Le président Béchir (à dr.) et son homologue sud-soudanais Salva Kiir durant une conférence de presse à Khartoum (9 octobre 2011)

Le président Béchir (à dr.) et son homologue sud-soudanais Salva Kiir durant une conférence de presse à Khartoum (9 octobre 2011)

Le principal parti d’opposition au Malawi et deux associations internationales de défense des droits de l’Homme font pression sur le gouvernement malawite pour arrêter le président soudanais Omar el-Béchir lors de sa visite au pays pour un sommet sur le commerce régional.

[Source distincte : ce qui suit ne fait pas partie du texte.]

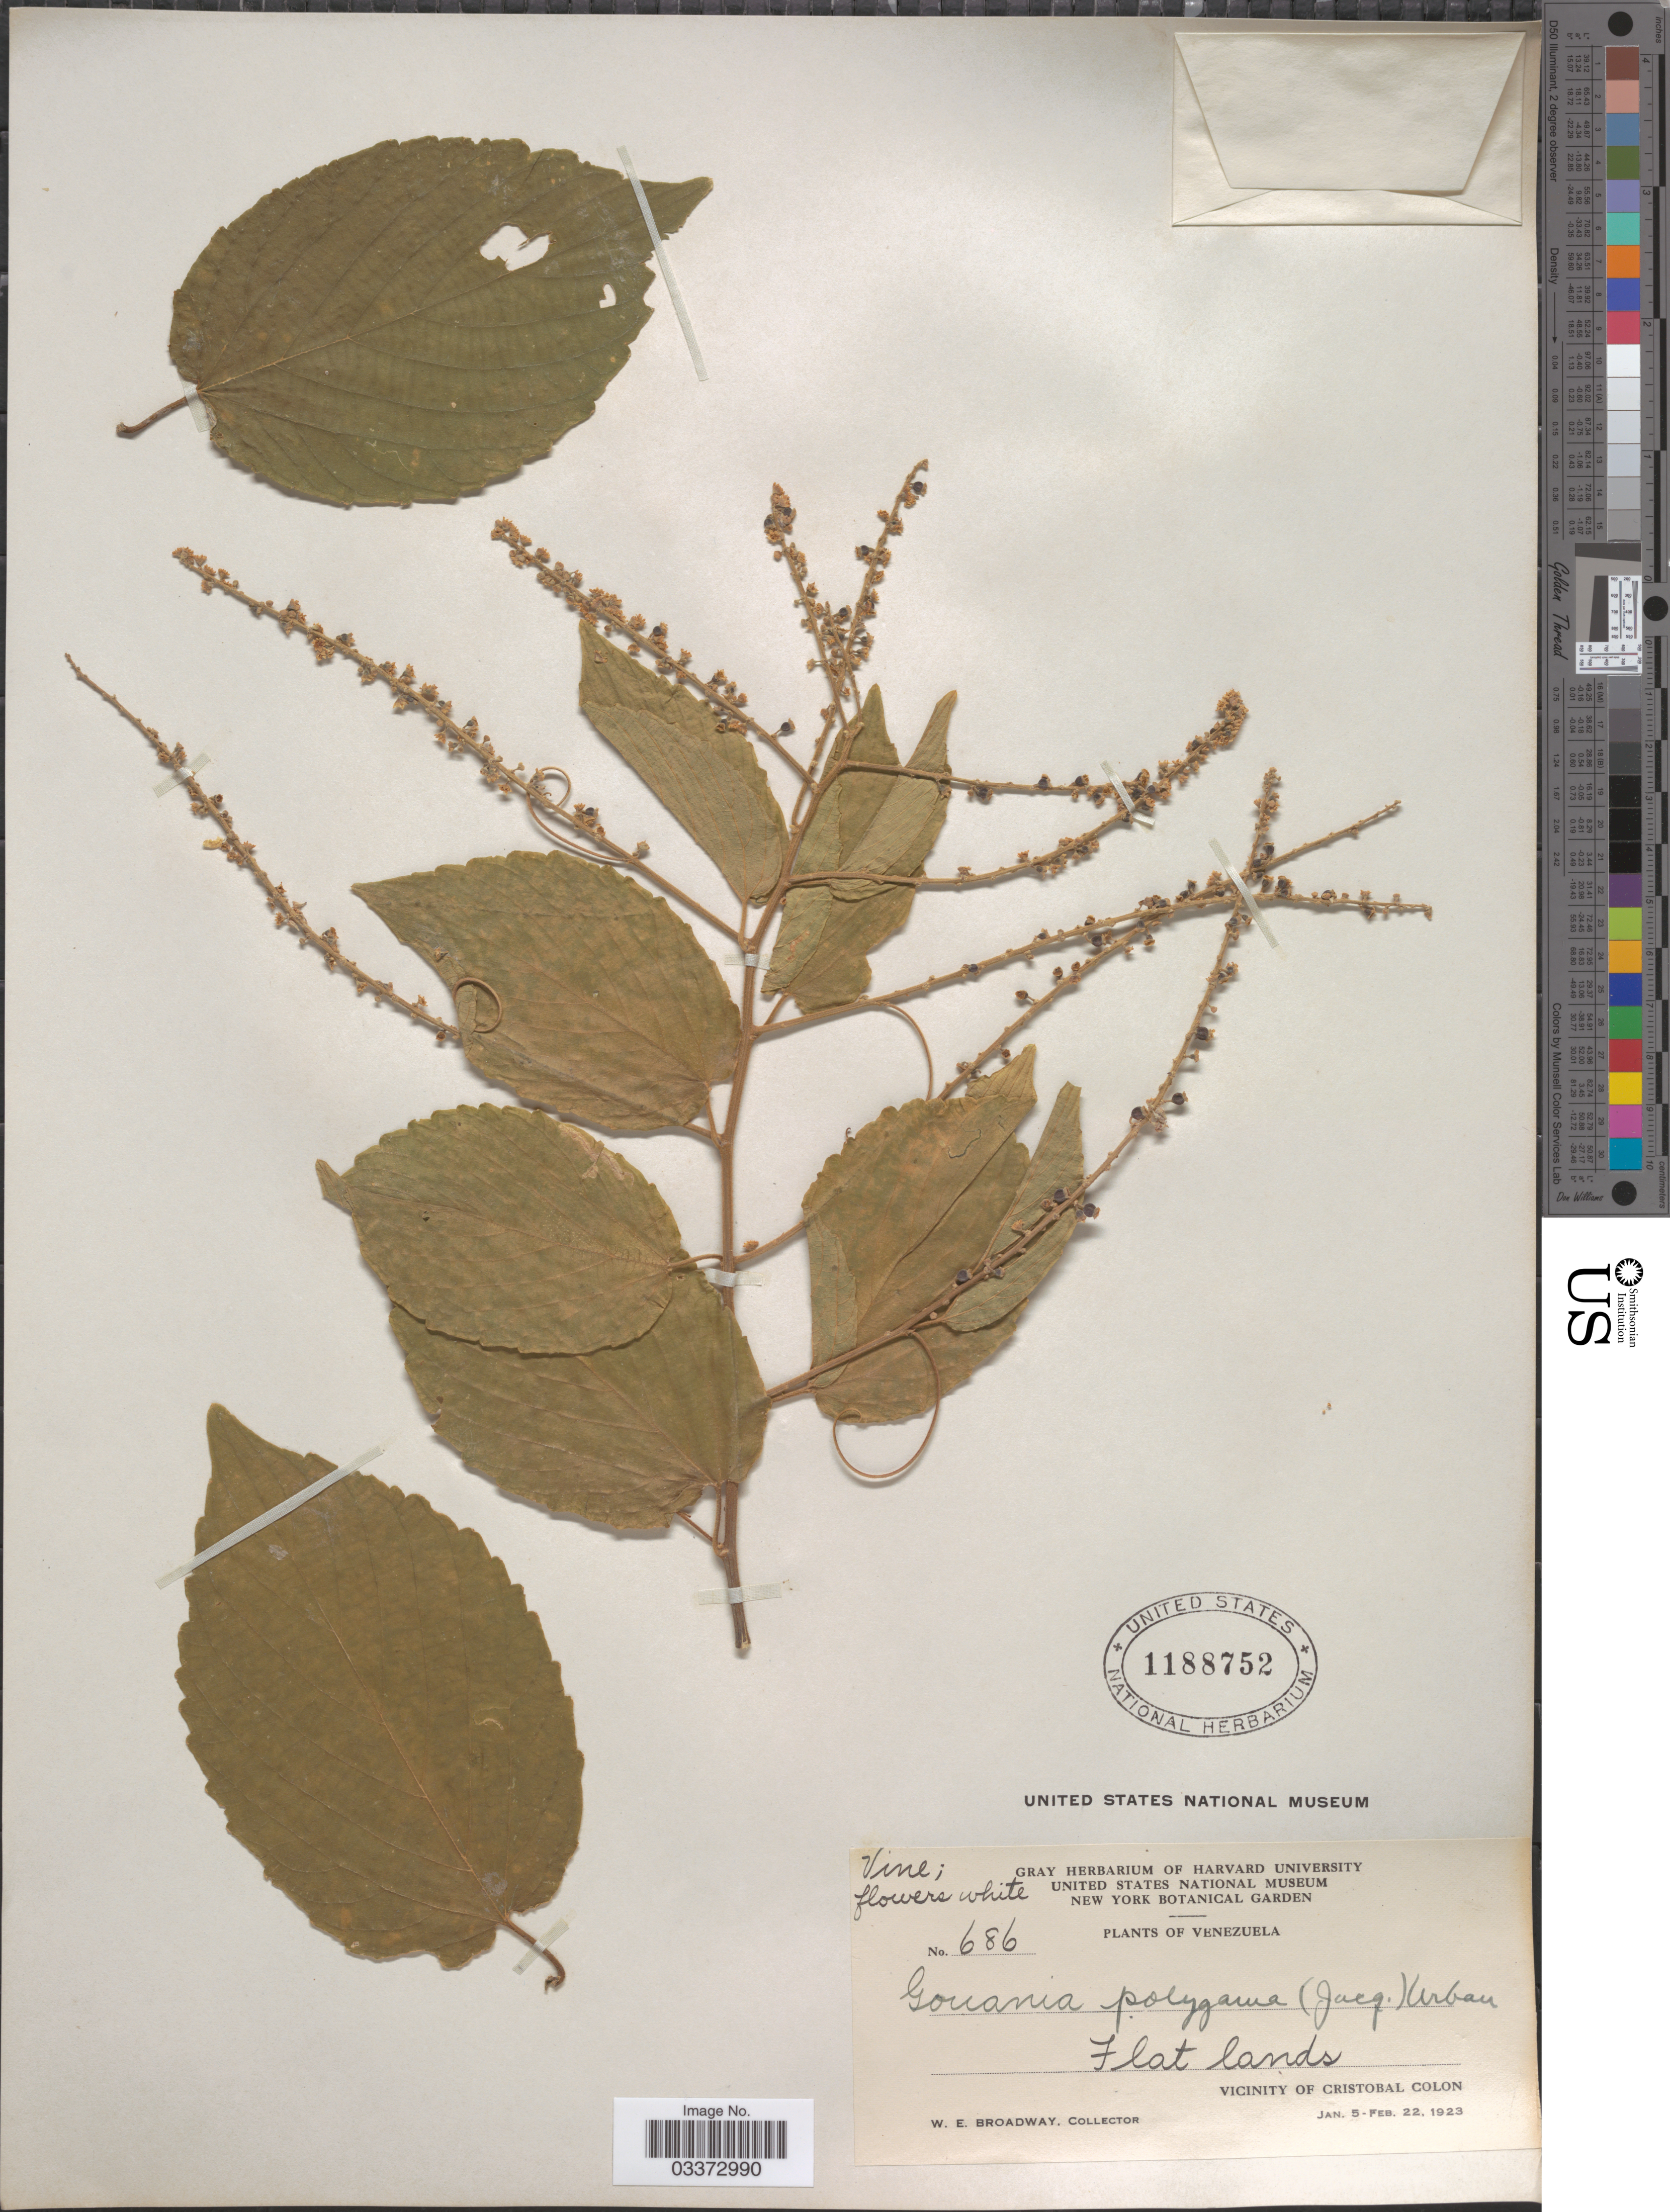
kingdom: Plantae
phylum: Tracheophyta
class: Magnoliopsida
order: Rosales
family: Rhamnaceae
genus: Gouania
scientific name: Gouania polygama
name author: (Jacq.) Urb.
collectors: W. E. Broadway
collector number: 686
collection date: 1923-01-05/1923-02-22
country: Venezuela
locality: Vicinity of Cristobal Colon.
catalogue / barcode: US 1188752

Le président Omar Hassan el-Béchir, qui est recherché par la Cour pénale internationale (CPI), est au Malawi dans le cadre du sommet du Marché commun de l’Afrique orientale et de l’Afrique australe (Comesa), qui débute ce vendredi 14 octobre. Le Comesa regroupe 19 pays membres.

Un dirigeant de l’opposition malawite, Humphrey Mvula du Front uni démocratique, a déclaré à la Voix de l’Amérique que le Malawi doit appréhender le président soudanais, affirmant que son pays serait de "complicité" avec M. Béchir s’il ne le faisait pas.

M. Béchir est recherché par la CPI pour crimes de guerre, crimes contre l'humanité et génocide dans la province soudanaise du Darfour. Depuis 2003, son gouvernement a mené des combats contre les rebelles dans cette région de l’ouest du Soudan.

Soldat de l'UNAMID (force conjointe ONU-UA au Darfour) assurant la sécurité (10 janvier 2011)

Soldat de l'UNAMID (force conjointe ONU-UA au Darfour) assurant la sécurité (10 janvier 2011)



Jeudi, Human Rights Watch et Amnesty International ont fait des déclarations exhortant le Malawi à appréhender M. Béchir ou empêcher son déplacement dans le pays.

Elise Keppler, conseillère du programme Justice internationale à Human Rights Watch, a déclaré à la Voix de l’Amérique que le président Béchir est un fugitif international et qu'en tant que membre de la CPI, «le Malawi devrait l'arrêter, et non l'accueillir."

Cinq autres chefs d'Etat africains doivent prendre part à ce sommet de deux jours – en l’occurrence le président Robert Mugabe du Zimbabwe, le président de l'Erythrée Isaias Afewerki, le roi Mswati du Swaziland, le président du Burundi Pierre Nkurunziza et le président du Malawi Bingu wa Mutharika.